As a disclaimer: These photos were taken during a visit in February/March 2016, so this post may not be representative of this site today.
Part of the Metropolitan Museum of Art, this subdivision of the museum focuses on European Medieval art and architecture, mostly Romanesque and Gothic. The collection, gathered by George Grey Barnard, an American sculptor, was purchased for the museum by John D. Rockefeller Jr. Pieces from the collections of J.P. Morgan and Joseph Brummer eventually joined The Cloisters as well.
The building itself was designed by Charles Collens, inspired by abbeys in Catalonia and France and containing medieval gardens, chapels, and themed galleries. They are intended to evoke European monastic life, and they certainly deliver, as it really does feel like a bit of Europe made it to New York City.
The site was purchased by Rockefeller in 1930 and donated (along with the Barnard collection) in 1931. The museum finally opened in 1938. Pieces from the cloisters at Sant Miquel de Cuixà, Saint Guilhem-le-Désert, Bonnefont-en-Comminges, Trie-sur-Baïse, and Froville were disassembled and brought to New York City, where they were integrated into the more modern building.

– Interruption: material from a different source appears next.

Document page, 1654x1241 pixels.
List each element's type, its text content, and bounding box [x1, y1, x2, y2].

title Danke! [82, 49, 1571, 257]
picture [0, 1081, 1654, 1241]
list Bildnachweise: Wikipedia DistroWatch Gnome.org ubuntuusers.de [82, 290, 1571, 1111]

This is the only known complete deck of illuminated ordinary playing cards (as opposed to tarot cards) from the fifteenth century. The deck is composed of four suits, each with a king, queen, knave, and ten pip cards, and it is believed to be Franco-Flemish in origin.
The original monastery, Saint-Guilhem-le-Désert, was founded in 804 by Saint William (Guilhem), Duke of Aquitaine and a member of the court of Charlemagne. The site was a famous pilgrim destination on the path to Santiago de Compostela in northern Spain.

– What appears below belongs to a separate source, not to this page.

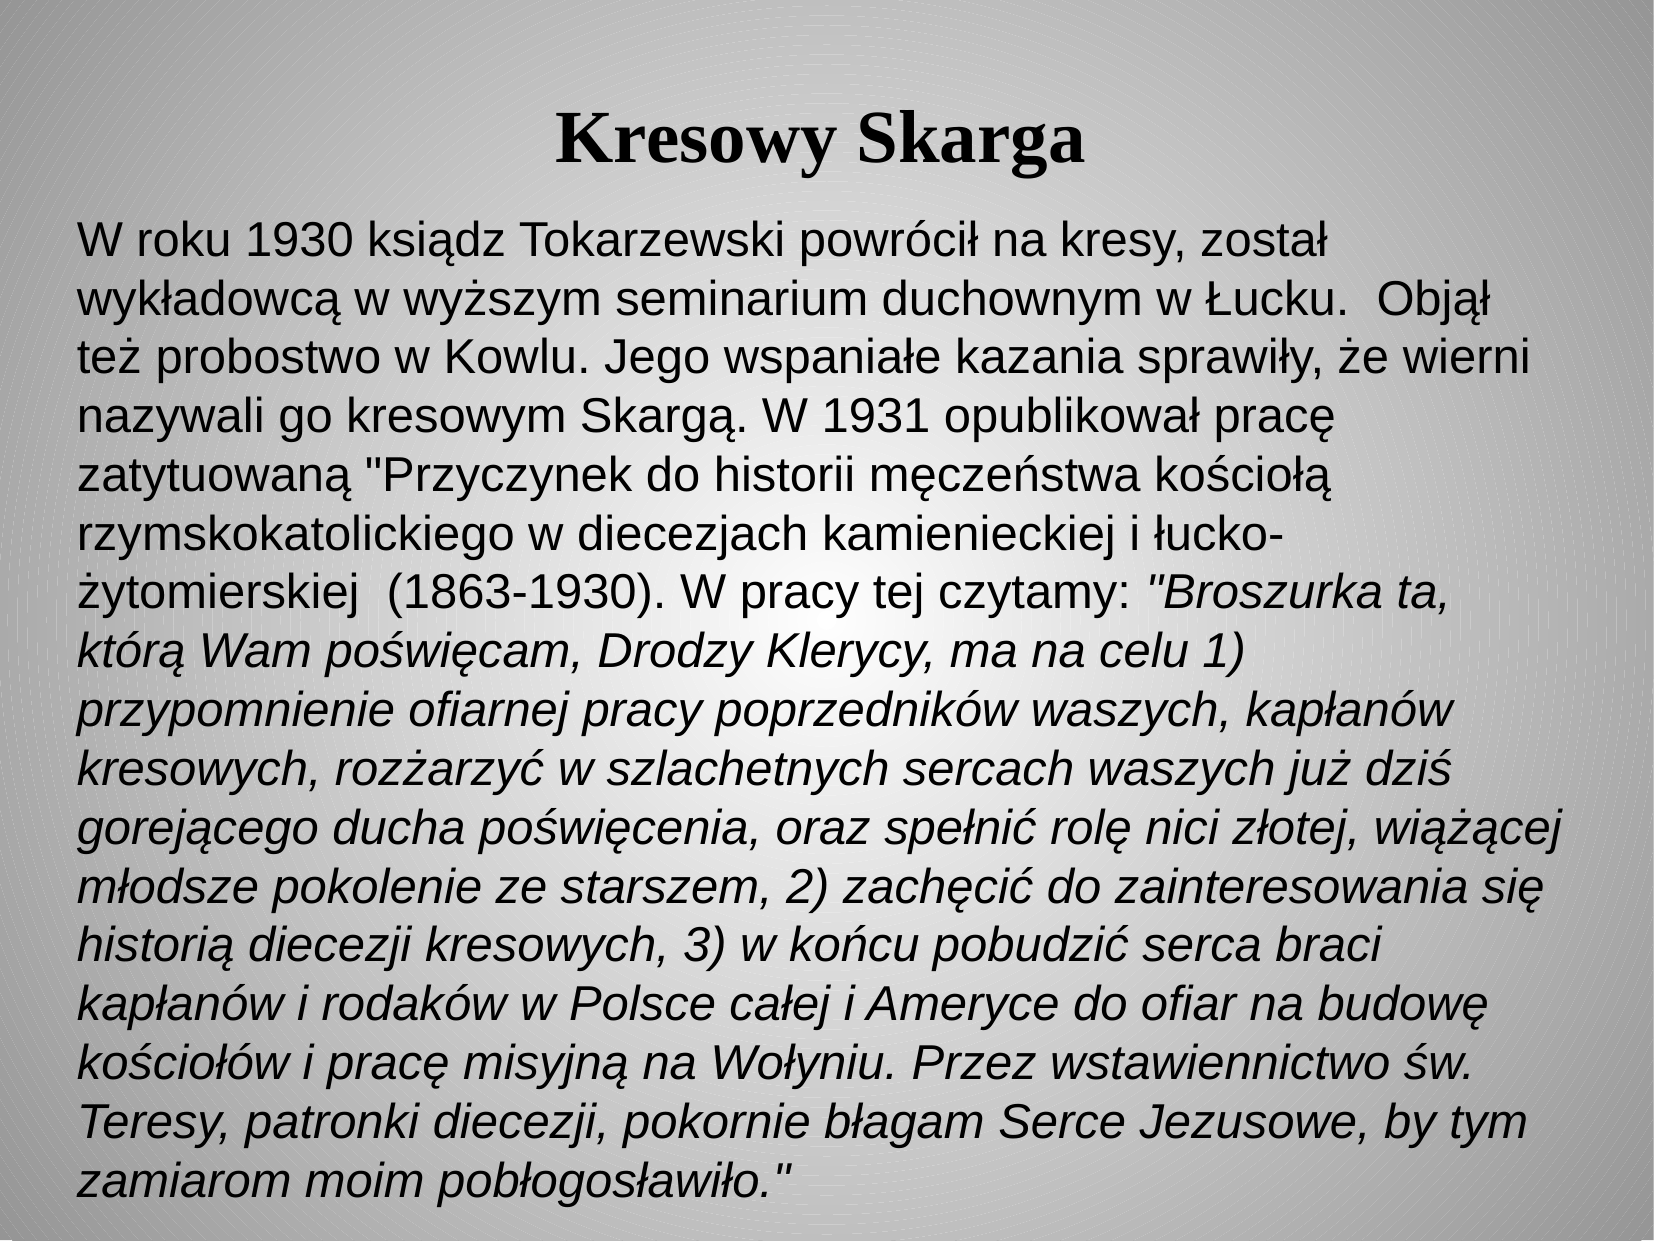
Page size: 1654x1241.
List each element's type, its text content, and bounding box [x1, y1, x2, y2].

title Kresowy Skarga [76, 29, 1565, 207]
list W roku 1930 ksiądz Tokarzewski powrócił na kresy, został wykładowcą w wyższym seminarium duchownym w Łucku. Objął też probostwo w Kowlu. Jego wspaniałe kazania sprawiły, że wierni nazywali go kresowym Skargą. W 1931 opublikował pracę zatytuowaną "Przyczynek do historii męczeństwa kościołą rzymskokatolickiego w diecezjach kamienieckiej i łucko-żytomierskiej (1863-1930). W pracy tej czytamy: "Broszurka ta, którą Wam poświęcam, Drodzy Klerycy, ma na celu 1) przypomnienie ofiarnej pracy poprzedników waszych, kapłanów kresowych, rozżarzyć w szlachetnych sercach waszych już dziś gorejącego ducha poświęcenia, oraz spełnić rolę nici złotej, wiążącej młodsze pokolenie ze starszem, 2) zachęcić do zainteresowania się historią diecezji kresowych, 3) w końcu pobudzić serca braci kapłanów i rodaków w Polsce całej i Ameryce do ofiar na budowę kościołów i pracę misyjną na Wołyniu. Przez wstawiennictwo św. Teresy, patronki diecezji, pokornie błagam Serce Jezusowe, by tym zamiarom moim pobłogosławiło." [76, 207, 1565, 1209]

The capitals of the cloister have different motifs: some imitate ancient Roman forms, other represent stories from the Bible, including Daniel in the Lions’ Den.
This was part of the Benedictine monastery of Saint-Michel-de-Cuxa, which is located at the base of Mount Canigou in the northeastern Pyrenees. It was founded in 878, and abandoned in 1791 due to the French Revolution. The cloister itself was constructed in the 12th century, and was originally twice the size currently on view at The Cloisters, as part of the structure was left behind in its original home.
The Mérode Altarpiece is possibly its most famous holding, as it is a foundational work of Early Netherlandish painting. It has been in the Cloisters since 1956, when it was purchased by Rockefeller. Also known as Annunciation Triptych, it is unsigned and undated, but has been attributed to Robert Campin, an Early Netherlandish painter, and an assistant, and is believed to have been completed sometime between 1425 and 1428.
While originally thought to have come from a Cistercian monastery in Bonnefont-en-Comminges near Toulouse, some of the capitals from this cloister are now believed to have come from a 13th-century Franciscan monastery in Tarbes, which was demolished in the early 1900s. The cloister holds a medieval garden, and each set of plants has been labeled according to their medieval usage, whether medicinal, culinary, or magical. The species grown in the garden are all plants documented in medieval sources, and some were traditionally used to create pigments for manuscript painting and textile dyeing.